*PAGE EXTRACT:*
Business

Facebook closes loophole in political ads ahead of US elections

Facebook said this week it will close what critics have called a glaring loophole when it comes to disclosures on political ads.

Moving forward, the social network said it will affix labels to political ads shared by users on their own feeds.

Previously, political ads had a “paid for by” disclaimer attached to them when shared by a politician, but the label disappeared when users shared the ads to their own feeds, which critics said undermined its utility and allowed misinformation to continue spreading unchecked.

Facebook created the label in 2018 after facing backlash for failing to stop Russia from using the social network to influence the 2016 presidential election.

“Previously the thinking here was that these were organic posts, and so these posts did not necessarily need to contain information about ads,” Sara Schiff, a Facebook product manager, told Reuters.

Schiff said that Facebook now considers it important to disclose if a post a user is sharing “was at one point an ad.”

*TASK OBJECTIVE:*
Rewrite the stretch of the article on Facebook's political ads from "Facebook said this" through "continue spreading unchecked.", using "timelines" in place of "feeds".

*PROVIDED INFORMATION:*
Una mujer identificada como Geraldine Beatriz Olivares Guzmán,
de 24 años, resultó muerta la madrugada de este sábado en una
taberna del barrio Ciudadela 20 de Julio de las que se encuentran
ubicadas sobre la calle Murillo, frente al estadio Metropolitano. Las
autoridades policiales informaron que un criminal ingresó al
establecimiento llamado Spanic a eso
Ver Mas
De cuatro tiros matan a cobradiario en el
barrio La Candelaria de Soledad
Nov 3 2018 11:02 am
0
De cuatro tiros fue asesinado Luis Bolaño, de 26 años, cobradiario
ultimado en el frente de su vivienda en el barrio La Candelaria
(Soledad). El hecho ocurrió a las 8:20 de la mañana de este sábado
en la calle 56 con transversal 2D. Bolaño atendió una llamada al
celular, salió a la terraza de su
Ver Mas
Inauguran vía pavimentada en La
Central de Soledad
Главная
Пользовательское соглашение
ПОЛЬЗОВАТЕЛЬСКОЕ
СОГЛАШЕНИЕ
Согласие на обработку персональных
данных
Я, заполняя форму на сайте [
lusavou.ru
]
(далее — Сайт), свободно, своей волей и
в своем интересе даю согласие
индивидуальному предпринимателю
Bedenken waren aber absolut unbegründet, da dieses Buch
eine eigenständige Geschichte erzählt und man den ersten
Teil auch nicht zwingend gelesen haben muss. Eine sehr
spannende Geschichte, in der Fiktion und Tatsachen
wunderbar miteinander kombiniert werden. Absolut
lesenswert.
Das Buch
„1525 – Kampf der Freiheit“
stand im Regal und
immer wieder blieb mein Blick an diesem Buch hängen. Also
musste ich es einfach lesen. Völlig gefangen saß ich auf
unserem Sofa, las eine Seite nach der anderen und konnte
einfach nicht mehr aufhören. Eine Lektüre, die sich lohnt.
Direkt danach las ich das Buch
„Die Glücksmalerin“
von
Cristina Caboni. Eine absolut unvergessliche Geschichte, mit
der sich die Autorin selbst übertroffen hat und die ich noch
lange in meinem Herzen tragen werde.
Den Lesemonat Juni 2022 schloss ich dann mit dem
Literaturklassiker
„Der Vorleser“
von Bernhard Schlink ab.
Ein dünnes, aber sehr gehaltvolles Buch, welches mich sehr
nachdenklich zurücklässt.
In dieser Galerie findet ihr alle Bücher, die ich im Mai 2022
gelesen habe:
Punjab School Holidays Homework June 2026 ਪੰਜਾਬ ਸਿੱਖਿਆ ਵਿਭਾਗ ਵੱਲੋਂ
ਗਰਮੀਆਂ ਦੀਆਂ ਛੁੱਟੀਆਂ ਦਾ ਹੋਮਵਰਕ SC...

*EXERCISE ANSWER:*
Facebook said this week it will close what critics have called a glaring loophole when it comes to disclosures on political ads.

Moving forward, the social network said it will affix labels to political ads shared by users on their own timelines.

Previously, political ads had a “paid for by” disclaimer attached to them when shared by a politician, but the label disappeared when users shared the ads to their own timelines, which critics said undermined its utility and allowed misinformation to continue spreading unchecked.